◆ Required work
Reproduce, unchanged, the lines between the one holding "34: (165, 179, 1.19)" and the last line of the records, including both ends, but no pictures.

::::::::

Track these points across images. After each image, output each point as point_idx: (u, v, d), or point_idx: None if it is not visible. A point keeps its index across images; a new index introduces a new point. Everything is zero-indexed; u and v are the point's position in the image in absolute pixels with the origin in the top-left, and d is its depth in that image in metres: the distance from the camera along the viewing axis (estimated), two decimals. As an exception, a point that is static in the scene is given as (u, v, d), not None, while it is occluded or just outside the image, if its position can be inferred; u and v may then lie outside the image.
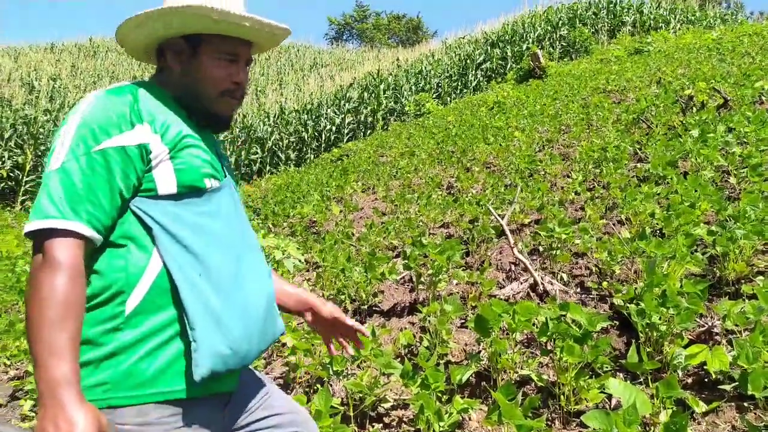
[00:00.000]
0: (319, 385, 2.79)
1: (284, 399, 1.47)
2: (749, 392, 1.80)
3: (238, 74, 1.32)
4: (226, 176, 1.35)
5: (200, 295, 1.18)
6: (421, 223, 5.55)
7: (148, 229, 1.18)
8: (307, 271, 4.95)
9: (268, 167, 19.27)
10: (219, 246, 1.24)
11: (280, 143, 19.70)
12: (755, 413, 2.05)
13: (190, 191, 1.22)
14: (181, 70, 1.30)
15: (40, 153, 16.97)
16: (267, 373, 3.19)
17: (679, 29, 19.52)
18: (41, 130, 17.29)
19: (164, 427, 1.14)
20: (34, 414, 3.39)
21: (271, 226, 7.53)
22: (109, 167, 1.13)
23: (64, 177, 1.10)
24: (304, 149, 19.84)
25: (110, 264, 1.15)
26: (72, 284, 1.06)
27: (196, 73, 1.29)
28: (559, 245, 3.85)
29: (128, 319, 1.13)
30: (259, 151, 19.40)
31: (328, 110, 20.56)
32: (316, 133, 20.02)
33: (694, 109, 6.98)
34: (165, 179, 1.19)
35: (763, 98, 6.65)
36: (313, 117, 20.42)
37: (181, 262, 1.18)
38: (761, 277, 2.91)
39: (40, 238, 1.08)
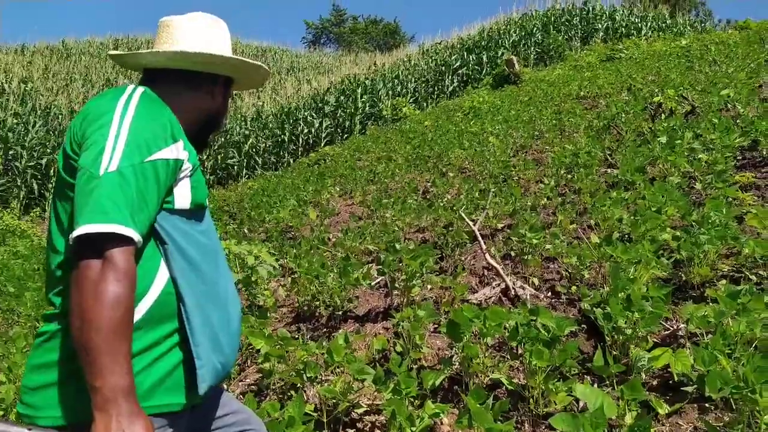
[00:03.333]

::::::::

◆ Answer area
34: (165, 179, 1.19)
35: (763, 98, 6.65)
36: (313, 117, 20.42)
37: (181, 262, 1.18)
38: (761, 277, 2.91)
39: (40, 238, 1.08)
[00:03.333]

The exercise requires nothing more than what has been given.